Sometimes you will come across a church who describes itself as being Reformed.  What does this mean?  Is it significant in understanding who or what this church is?

The answer to the latter question is Yes, it is significant to the identity of a church and you might want to understand what it means to be Reformed.


The Reformation

The term Reformed is taken from the time of the Reformation in the early 16th Century, when Protestants broke away from the Roman Catholic Church due to the increasing excesses and corruption of theology during the middle ages.  It began with Martin Luther nailing 95 discussion points (theses) on the church door at Whittenburg in Germany 31 October, 1517 entailing points of ecclesiastical practice that were at odds with Scripture.  That got the ball rolling and the protestations of Luther and others spread across Europe and Britian.

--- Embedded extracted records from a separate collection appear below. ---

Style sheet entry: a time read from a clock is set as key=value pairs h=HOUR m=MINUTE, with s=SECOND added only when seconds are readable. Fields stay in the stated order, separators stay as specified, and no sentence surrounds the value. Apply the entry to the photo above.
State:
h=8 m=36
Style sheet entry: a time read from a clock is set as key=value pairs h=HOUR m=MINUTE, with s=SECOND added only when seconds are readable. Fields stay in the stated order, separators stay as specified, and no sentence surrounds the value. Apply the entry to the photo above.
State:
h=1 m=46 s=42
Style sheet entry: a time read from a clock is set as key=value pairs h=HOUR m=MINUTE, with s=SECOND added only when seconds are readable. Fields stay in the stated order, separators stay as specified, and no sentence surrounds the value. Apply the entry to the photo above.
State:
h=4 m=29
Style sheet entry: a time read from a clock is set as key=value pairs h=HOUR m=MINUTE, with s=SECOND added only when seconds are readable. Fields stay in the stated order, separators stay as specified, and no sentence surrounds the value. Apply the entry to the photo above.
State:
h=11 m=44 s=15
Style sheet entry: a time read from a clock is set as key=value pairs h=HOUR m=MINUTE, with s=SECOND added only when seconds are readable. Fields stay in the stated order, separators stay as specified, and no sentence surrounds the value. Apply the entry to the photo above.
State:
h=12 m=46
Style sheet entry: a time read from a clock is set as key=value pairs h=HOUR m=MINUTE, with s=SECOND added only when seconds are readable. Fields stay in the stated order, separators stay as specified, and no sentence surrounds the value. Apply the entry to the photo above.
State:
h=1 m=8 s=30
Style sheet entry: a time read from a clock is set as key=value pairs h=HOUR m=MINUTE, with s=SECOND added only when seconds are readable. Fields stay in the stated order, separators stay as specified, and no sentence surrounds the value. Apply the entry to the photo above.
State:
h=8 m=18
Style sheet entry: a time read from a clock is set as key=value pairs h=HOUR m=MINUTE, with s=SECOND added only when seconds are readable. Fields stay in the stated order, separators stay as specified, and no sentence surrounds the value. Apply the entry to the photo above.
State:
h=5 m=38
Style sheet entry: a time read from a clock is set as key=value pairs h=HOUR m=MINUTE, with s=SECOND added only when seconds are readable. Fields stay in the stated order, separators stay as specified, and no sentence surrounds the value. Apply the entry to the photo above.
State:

German, Swiss, English and Dutch Reformers gathered strength and over the years returned to a more orthodox view of the Christian Scriptures in faith and practices.


Five Important Stands--The Solas

Briefly let me just point out five Latin "catch phrases" of the Reformation that the Reformers took stands on:

Sola Gratia - means by Grace alone.  It brings the idea that salvation is not something that can be attained by anyone doing something to attain it.  Salvation is a free gift of God and cannot be earned or deserved.

Sola Fide - means by Faith alone.  This implies that God saves us by declaring one declared justified by God, which is a fact of history that is received by the individual by faith and without the need of any works by an individual to qualify for salvation.

Sola Scriptura - means by the Scriptures alone.  This asserts that scripture must govern over church traditions and interpretations which are themselves held to be subject to scripture.  All church traditions, creeds, and teachings must be in unity with the teachings of scripture as the divinely inspired Word of God. 

Solus Christo - means by Christ alone.  This means that Jesus Christ is the sole mediator between man and God, and there there is no need for a priestly class of clergy or saints or sacraments to initiate or control intimate communion with God.

Soli Deo Gloria - means to the Glory of God.  It stands in opposition to the veneration of Mary the mother of Jesus, the saints, or angels.  It understands that all glory is to be due to God alone, since salvation is accomplished solely through His will and action — not only the gift of the all-sufficient atonement of Jesus on the cross but also the gift of faith in that atonement, created in the heart of the believer by the Holy Spirit.  The reformers believed that human beings —even saints canonized by the Roman Catholic Church, the popes, and the ecclesiastical hierarchy— are not worthy of the glory that was accorded them; that is, one should not exalt such humans for their good works, but rather praise and give glory to God who is the author and sanctifier of these people and their good works.


Five Important Points

In response to anti-Reformed teachings of the day by a Dutch theologian named Jacobus Arminius in the early 1600's,  Dutch reformers came up with five points of repudiation that form the basis for how the Reformation Churches understood the work and salvation of God in the atonement of Christ Jesus.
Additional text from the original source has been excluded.